На вечере председательствовал А. А. Фадеев, с докладом выступил К. А. Федин. Представители различных издательств, журналов, газет, театров читали поздравительные адреса, похожие один на другой: «пламенный трибун», «отточенное перо», «неутомимый борец за мир», «книги, вошедшие в золотой фонд советской литературы»… На хорах толпилась молодежь. Было очень жарко, и дерматиновые папки, которые высились предо мной, скверно пахли. Потом прочитали телеграммы от Всемирного Совета Мира, от Тувима, Незвала, Не руды, Амаду. В короткой речи, кроме обязательных благодарностей, которые тогда полагались на любом торжестве, я сказал про то, что меня волновало: «Как каждый писатель, я знавал минуты растерянности, сомнений, молчания. Меня поддерживала русская литература, наши великие И глубоко человечные предшественники. Можно писать хуже, чем они,- таланты не распределяются ни в каком распределителе,- можно писать хуже, чем они, но нельзя думать, чувствовать, терзаться, радоваться хуже, чем они… Я вспоминаю прекрасные слова Белинского о поэте: «Ему принадлежит по праву оправдание благородной человеческой природы, так же как ему же принадлежит по праву преследование ложных неразумных основ общественности, искажающей человека». Бороться против тех ложных основ, о которых говорит Белинский, во имя человеческого достоинства - таков долг писателя, таково его назначение. Он не подбирает протоколы событий, не пишет переложение, не составляет опись существующего, он открывает сокровища человеческого сердца… Мне, как и многим моим современникам, не сразу открылась преемственность и универсальность человеческой культуры. Мы часто читаем историю по главам, не связывая этих глав, а порой география мешает нам как следует присмотреться к истории. Между тем бег с эстафетой продолжается, и огонь Прометея переходит из рук в руки… Человек стареет, быстрее устает, реже загорается. Но для писателя нет старости: он живет неоткрытыми страстями, ненаписанными книгами, он молод до той минуты, когда его оторвет - на этот раз навсегда - от листа бумаги уже не люди, а смерть. Я сказал об этом потому, что мне хочется писать».

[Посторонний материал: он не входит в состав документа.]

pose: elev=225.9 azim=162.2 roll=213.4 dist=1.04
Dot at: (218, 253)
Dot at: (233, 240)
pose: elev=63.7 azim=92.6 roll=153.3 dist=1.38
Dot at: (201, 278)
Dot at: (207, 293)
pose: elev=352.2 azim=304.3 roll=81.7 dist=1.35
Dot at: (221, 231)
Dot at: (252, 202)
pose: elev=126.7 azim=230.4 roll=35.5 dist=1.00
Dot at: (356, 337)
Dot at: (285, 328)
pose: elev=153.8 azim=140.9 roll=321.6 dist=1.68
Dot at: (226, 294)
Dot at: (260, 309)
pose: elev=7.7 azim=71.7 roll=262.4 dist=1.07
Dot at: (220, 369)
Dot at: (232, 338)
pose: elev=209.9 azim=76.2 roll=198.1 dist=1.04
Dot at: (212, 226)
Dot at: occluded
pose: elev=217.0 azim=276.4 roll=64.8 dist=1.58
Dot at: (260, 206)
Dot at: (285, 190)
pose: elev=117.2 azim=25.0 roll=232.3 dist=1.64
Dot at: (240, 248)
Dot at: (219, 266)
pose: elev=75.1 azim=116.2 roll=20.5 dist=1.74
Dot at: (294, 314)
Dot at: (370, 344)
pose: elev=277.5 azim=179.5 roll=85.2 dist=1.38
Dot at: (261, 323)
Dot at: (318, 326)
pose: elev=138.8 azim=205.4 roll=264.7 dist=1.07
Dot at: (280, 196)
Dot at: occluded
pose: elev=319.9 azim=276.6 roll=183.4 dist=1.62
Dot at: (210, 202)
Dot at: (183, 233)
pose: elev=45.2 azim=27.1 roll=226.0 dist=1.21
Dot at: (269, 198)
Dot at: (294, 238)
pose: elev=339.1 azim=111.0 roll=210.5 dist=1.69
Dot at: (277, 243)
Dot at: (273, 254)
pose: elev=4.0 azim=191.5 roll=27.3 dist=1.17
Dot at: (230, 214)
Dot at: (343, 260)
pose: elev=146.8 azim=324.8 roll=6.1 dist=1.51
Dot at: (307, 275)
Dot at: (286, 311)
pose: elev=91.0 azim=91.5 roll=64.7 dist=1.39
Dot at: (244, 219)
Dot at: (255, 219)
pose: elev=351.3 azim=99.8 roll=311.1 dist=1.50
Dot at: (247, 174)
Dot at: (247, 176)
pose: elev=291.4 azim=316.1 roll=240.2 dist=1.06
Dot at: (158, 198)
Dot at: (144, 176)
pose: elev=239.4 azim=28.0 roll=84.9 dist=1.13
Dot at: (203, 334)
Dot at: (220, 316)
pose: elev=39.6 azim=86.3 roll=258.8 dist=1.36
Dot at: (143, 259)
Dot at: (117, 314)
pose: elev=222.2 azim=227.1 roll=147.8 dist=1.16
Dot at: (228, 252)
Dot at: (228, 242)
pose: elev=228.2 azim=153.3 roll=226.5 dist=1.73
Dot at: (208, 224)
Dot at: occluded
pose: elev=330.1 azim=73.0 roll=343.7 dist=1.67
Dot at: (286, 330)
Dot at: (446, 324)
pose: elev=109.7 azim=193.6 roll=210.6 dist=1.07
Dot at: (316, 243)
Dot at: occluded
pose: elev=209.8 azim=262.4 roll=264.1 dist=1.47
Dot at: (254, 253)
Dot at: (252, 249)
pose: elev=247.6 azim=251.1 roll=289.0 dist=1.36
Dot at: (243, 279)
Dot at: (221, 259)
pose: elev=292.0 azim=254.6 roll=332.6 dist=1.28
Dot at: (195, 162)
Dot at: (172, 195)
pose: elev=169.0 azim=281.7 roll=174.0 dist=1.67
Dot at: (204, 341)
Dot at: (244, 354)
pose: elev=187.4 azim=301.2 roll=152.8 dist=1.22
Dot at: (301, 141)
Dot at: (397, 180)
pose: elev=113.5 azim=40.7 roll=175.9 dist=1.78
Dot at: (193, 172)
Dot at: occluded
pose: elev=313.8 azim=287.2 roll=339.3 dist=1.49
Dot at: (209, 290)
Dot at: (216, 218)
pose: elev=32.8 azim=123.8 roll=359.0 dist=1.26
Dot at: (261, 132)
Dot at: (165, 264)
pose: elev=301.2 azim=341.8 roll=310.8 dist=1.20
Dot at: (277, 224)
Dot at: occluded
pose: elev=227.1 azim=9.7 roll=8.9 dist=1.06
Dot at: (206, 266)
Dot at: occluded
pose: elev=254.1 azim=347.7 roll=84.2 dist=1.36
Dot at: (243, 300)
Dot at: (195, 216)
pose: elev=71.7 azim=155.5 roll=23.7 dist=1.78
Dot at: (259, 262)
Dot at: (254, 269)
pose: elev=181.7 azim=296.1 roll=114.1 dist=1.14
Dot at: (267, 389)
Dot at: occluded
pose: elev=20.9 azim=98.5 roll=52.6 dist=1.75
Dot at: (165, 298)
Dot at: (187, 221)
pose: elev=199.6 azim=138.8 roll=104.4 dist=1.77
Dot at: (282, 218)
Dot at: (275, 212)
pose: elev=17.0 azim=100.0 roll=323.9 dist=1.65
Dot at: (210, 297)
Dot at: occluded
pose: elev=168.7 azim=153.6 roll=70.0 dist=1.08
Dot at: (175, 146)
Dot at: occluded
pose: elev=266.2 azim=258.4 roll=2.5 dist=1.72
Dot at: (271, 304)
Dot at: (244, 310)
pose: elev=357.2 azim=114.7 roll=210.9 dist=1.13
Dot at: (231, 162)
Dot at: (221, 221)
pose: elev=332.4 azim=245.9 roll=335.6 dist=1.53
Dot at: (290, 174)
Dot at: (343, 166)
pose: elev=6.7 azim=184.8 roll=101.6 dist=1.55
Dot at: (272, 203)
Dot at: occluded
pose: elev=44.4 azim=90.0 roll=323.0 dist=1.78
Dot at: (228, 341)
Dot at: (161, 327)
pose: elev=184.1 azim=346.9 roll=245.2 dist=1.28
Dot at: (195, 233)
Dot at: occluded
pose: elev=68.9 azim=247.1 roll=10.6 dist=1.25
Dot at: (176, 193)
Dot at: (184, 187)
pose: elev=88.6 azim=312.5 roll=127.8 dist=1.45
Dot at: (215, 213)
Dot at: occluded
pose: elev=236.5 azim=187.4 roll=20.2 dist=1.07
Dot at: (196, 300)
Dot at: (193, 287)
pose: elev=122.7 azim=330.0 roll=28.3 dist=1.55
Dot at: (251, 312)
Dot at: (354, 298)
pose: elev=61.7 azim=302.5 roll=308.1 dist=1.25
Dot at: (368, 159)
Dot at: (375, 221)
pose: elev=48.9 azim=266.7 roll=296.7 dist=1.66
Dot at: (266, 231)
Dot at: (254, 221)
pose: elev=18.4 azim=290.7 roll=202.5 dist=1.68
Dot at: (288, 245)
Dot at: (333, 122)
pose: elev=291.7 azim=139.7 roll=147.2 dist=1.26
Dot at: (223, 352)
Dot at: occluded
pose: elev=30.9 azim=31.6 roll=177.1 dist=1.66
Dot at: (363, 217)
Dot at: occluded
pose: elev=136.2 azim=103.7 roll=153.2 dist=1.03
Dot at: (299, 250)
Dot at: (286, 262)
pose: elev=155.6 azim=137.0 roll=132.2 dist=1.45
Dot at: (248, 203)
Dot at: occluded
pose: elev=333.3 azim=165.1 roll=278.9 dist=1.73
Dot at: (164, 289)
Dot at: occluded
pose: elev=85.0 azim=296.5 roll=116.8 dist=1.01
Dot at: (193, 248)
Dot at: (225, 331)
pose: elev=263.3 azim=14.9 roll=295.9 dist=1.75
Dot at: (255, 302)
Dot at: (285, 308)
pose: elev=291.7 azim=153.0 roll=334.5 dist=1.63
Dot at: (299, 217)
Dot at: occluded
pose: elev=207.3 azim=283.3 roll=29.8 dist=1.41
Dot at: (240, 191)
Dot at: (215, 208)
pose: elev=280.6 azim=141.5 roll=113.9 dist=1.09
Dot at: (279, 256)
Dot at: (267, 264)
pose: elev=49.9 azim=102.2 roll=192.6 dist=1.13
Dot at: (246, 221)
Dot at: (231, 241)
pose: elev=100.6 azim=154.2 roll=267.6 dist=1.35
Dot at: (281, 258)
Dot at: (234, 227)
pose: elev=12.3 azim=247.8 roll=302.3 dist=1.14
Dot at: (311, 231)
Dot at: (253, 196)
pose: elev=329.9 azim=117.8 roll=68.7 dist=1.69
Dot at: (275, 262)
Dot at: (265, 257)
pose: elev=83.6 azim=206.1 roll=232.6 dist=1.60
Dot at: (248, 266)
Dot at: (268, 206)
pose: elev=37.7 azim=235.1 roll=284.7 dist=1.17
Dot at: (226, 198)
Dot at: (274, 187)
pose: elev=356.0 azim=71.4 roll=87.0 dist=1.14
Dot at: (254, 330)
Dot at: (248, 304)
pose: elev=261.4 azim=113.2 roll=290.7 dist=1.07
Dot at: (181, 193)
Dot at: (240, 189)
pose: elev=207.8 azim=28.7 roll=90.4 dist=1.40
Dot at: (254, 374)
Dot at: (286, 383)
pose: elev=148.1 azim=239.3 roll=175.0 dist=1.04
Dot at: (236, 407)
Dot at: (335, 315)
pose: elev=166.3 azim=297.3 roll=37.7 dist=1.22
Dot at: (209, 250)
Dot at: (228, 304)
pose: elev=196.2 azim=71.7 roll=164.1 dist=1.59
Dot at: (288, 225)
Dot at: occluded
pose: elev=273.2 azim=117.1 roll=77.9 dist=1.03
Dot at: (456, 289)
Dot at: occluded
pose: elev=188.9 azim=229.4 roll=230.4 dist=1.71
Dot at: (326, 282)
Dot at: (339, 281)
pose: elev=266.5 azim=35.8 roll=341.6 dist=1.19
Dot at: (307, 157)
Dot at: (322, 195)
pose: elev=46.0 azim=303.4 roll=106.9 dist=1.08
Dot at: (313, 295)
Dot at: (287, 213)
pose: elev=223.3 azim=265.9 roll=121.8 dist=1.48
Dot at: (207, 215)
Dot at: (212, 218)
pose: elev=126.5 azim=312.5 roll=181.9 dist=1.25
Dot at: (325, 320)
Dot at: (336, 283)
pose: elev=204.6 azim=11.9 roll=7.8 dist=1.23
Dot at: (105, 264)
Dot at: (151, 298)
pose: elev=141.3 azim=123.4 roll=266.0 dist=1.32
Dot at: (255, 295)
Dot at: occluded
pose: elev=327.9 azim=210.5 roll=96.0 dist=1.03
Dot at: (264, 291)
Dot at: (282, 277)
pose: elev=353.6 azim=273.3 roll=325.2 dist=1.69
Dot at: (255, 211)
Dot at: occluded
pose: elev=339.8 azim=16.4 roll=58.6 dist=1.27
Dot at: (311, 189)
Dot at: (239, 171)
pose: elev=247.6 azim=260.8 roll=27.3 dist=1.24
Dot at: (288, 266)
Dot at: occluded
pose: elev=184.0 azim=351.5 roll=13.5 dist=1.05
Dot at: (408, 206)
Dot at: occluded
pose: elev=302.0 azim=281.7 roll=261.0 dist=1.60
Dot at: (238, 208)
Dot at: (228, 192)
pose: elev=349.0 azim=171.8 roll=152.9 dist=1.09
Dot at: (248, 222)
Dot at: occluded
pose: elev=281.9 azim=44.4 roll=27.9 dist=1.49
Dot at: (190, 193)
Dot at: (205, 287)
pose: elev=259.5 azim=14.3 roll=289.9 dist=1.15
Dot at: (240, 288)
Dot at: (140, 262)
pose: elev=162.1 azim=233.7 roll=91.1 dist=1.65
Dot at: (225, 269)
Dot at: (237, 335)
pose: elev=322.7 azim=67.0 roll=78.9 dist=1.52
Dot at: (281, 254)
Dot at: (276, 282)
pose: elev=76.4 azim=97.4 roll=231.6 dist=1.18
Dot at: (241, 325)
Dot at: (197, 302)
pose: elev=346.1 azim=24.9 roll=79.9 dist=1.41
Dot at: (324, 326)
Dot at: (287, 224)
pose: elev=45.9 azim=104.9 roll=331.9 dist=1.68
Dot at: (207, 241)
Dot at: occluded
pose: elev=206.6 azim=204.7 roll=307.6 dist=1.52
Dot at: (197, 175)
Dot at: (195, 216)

Секретариат Союза писателей решил по случаю юбилея издать пять томов моих сочинений. С этим изданием я намучился: почти на каждой странице произведении, много раз до того изданных, искали недозволенное. Случайно у меня сохранилась копия письма, отправленного в высокие инстанции в январе 1953 года,- я искал защиты. Помимо различных изменений в тексте от меня требовали переменить некоторые фамилии в повестях «День второй» и «Не переводя дыхания»: «В обеих книгах, написанных о русском народе, который вместе с другими народами строит заводы и преобразует Север, непомерно много фамилий лиц не коренных национальностей». Следовал список семнадцати фамилий (из двухсот семидесяти шести) в повести «День второй» и девяти фамилий (из ста семидесяти четырех) в «Не переводя дыхания». Я подумал: а что делать с фамилией, которая стоит на титульном листе?

На полученный гонорар мы купили сруб в дачном кооперативе «НИЛ», что означает «наука, искусство, литература». Места не похожи на окрестности Москвы: мой домик расположен на холме с крутым склоном, внизу течет Малая Истра. Это ручеек, но в апреле, когда тают снега, она настолько разливается, что, обладая фантазией, можно назвать ее Нилом, тем паче что наша станция называется Ново-Иерусалим. Звенигородский уезд москвичи когда-то шутя называли «московской Швейцарией». Поселок получил имя от Ново-Иерусалимского монастыря, построенного но указу Никона в XVII веке. Немцы, уходи, взорвали колокольню и сильно разрушили собор; в 1950 году еще валялись на земле цветные изразцы - сплав Флоренции с Персией. Чехов жил в городишке Воскресенске (ныне Истра), работал в земской больнице, писал рассказы и отдыхал под старыми монастырскими деревьями. Я посадил сирень, жасмин, розы. Зимой позвонили из Истринского горсовета: «Ваша дача сгорела».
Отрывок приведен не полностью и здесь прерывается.